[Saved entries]

↓↓↓

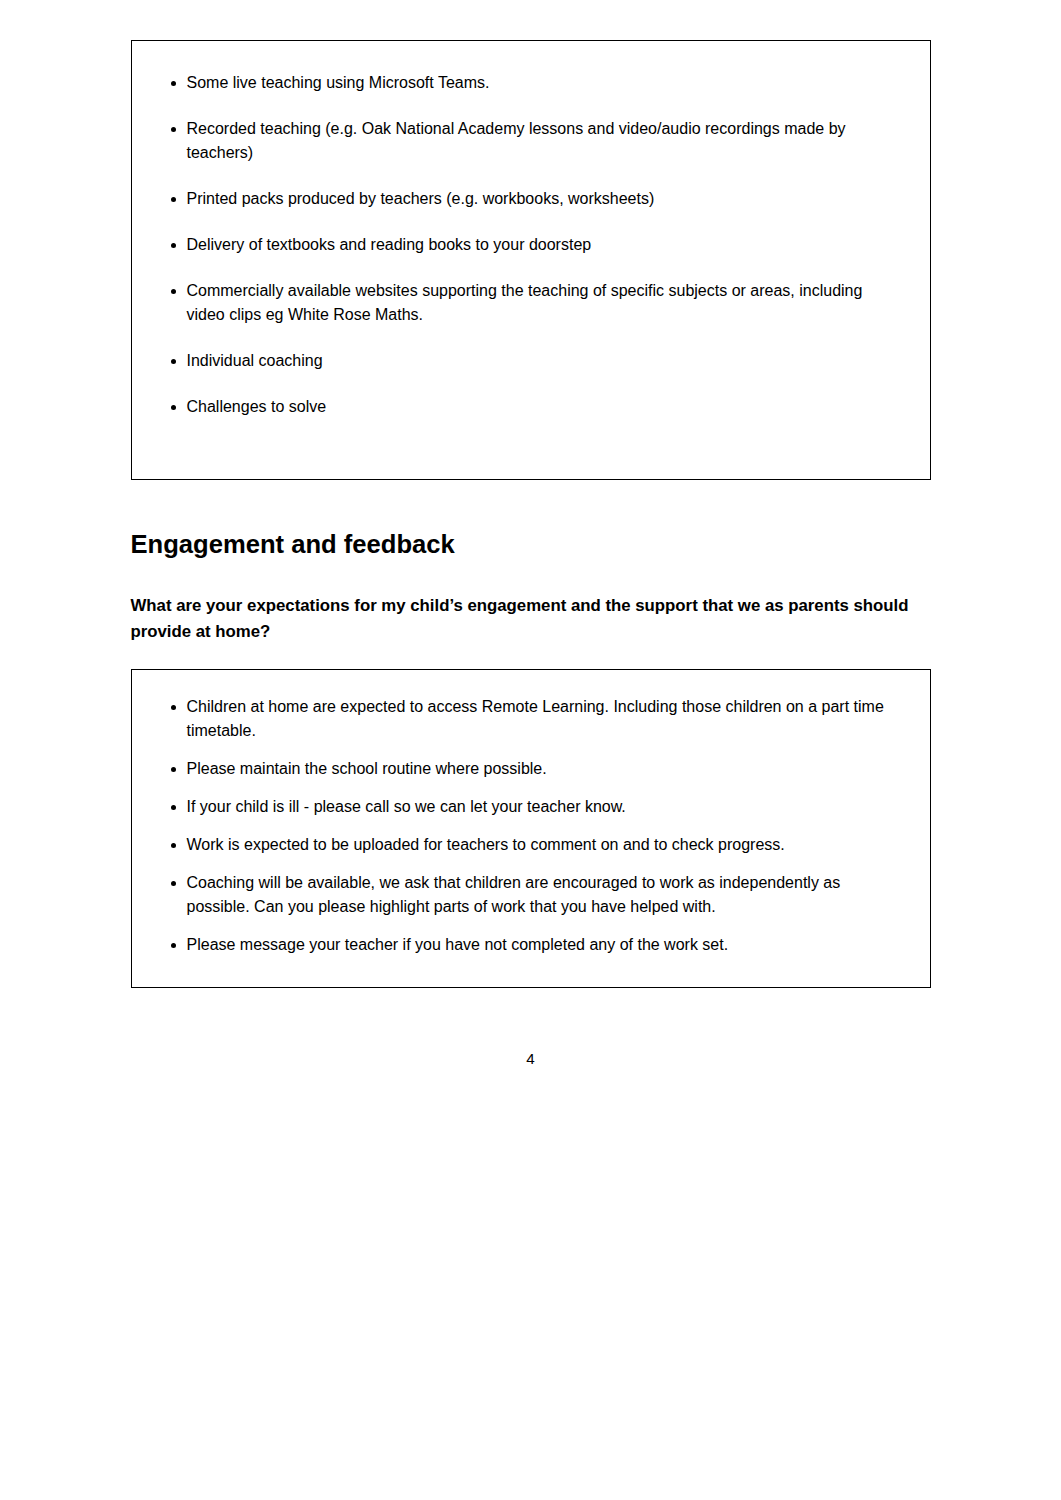Some live teaching using Microsoft Teams.
Recorded teaching (e.g. Oak National Academy lessons and video/audio recordings made by teachers)
Printed packs produced by teachers (e.g. workbooks, worksheets)
Delivery of textbooks and reading books to your doorstep
Commercially available websites supporting the teaching of specific subjects or areas, including video clips eg White Rose Maths.
Individual coaching
Challenges to solve
Engagement and feedback
What are your expectations for my child’s engagement and the support that we as parents should provide at home?
Children at home are expected to access Remote Learning. Including those children on a part time timetable.
Please maintain the school routine where possible.
If your child is ill - please call so we can let your teacher know.
Work is expected to be uploaded for teachers to comment on and to check progress.
Coaching will be available, we ask that children are encouraged to work as independently as possible. Can you please highlight parts of work that you have helped with.
Please message your teacher if you have not completed any of the work set.
4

↑↑↑

▶ _EXERCISE OBJECTIVE_
Return exactly the lines from the one containing "Children at home" through the last line of the records above, both included, and nothing else.

▶ _EXPECTED ANSWER_
Children at home are expected to access Remote Learning. Including those children on a part time timetable.
Please maintain the school routine where possible.
If your child is ill - please call so we can let your teacher know.
Work is expected to be uploaded for teachers to comment on and to check progress.
Coaching will be available, we ask that children are encouraged to work as independently as possible. Can you please highlight parts of work that you have helped with.
Please message your teacher if you have not completed any of the work set.
4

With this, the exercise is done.